What to work on.
Only the number is needed: how many lines in the entries below contain the string "left"?

Extracted data entries
▽

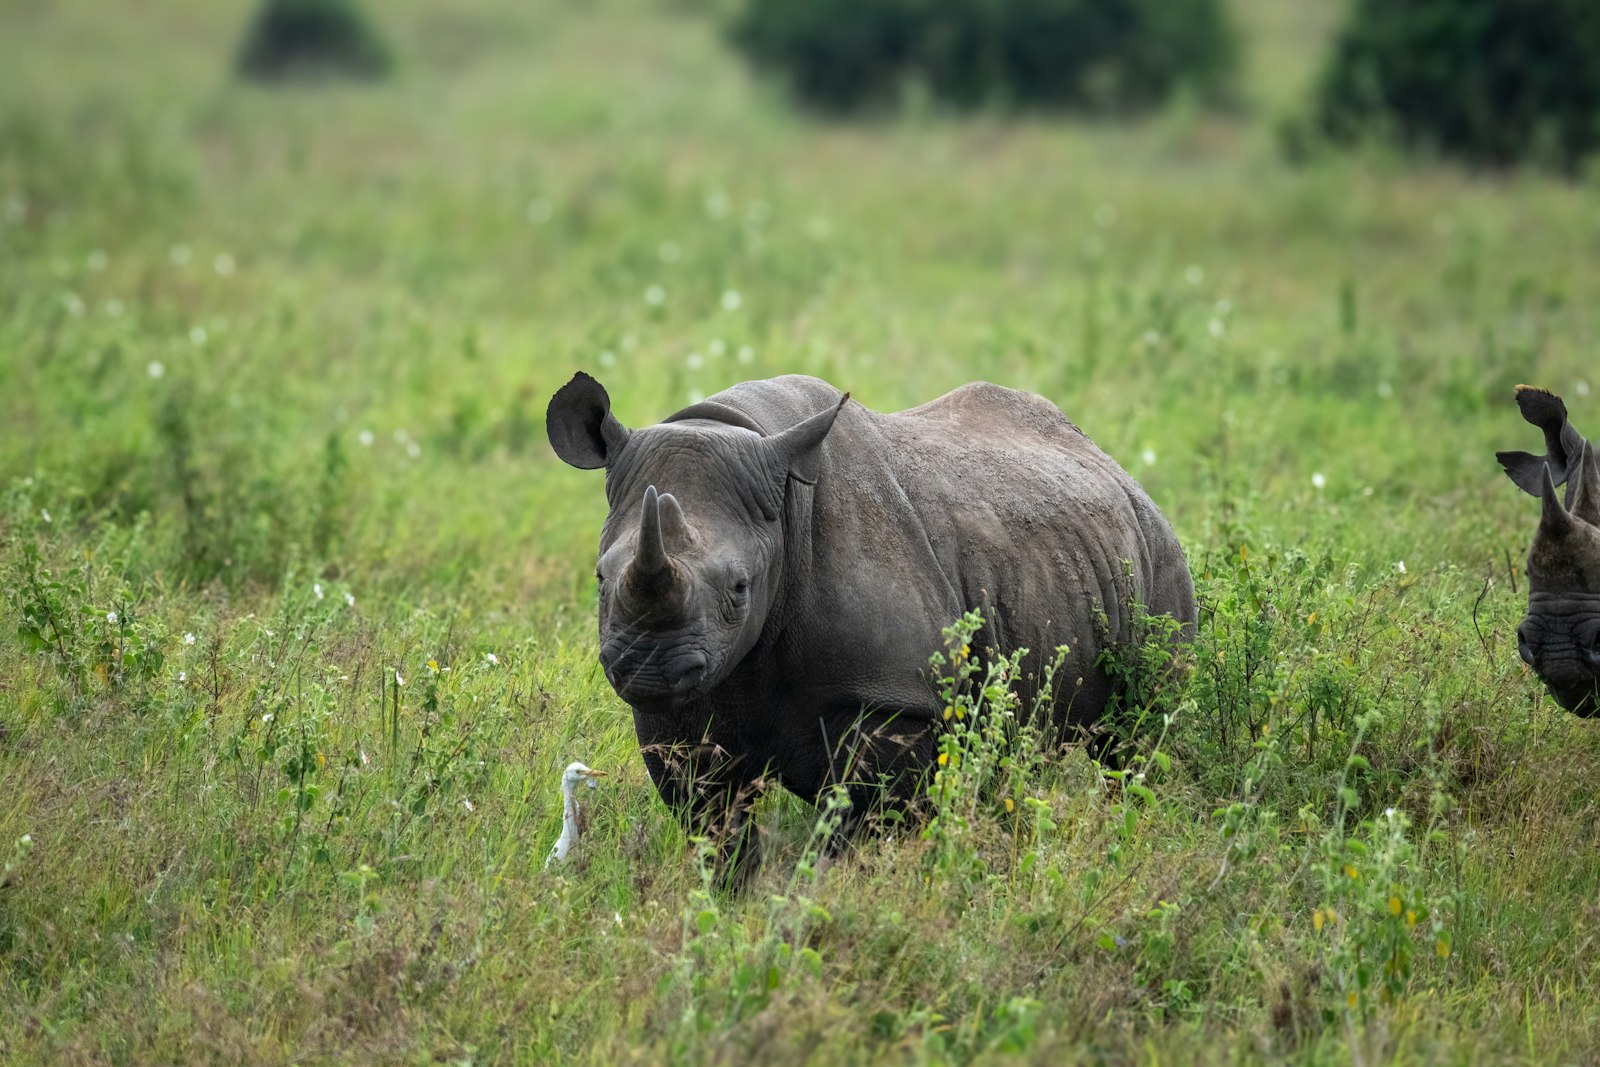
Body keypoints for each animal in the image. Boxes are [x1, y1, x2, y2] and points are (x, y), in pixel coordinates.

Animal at [547, 372, 1197, 874]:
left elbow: (862, 829)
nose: (647, 668)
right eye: (601, 578)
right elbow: (717, 829)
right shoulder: (678, 711)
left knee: (1140, 732)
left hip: (1158, 554)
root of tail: (1115, 468)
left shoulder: (893, 699)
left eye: (740, 588)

△

Answer for this exercise.
5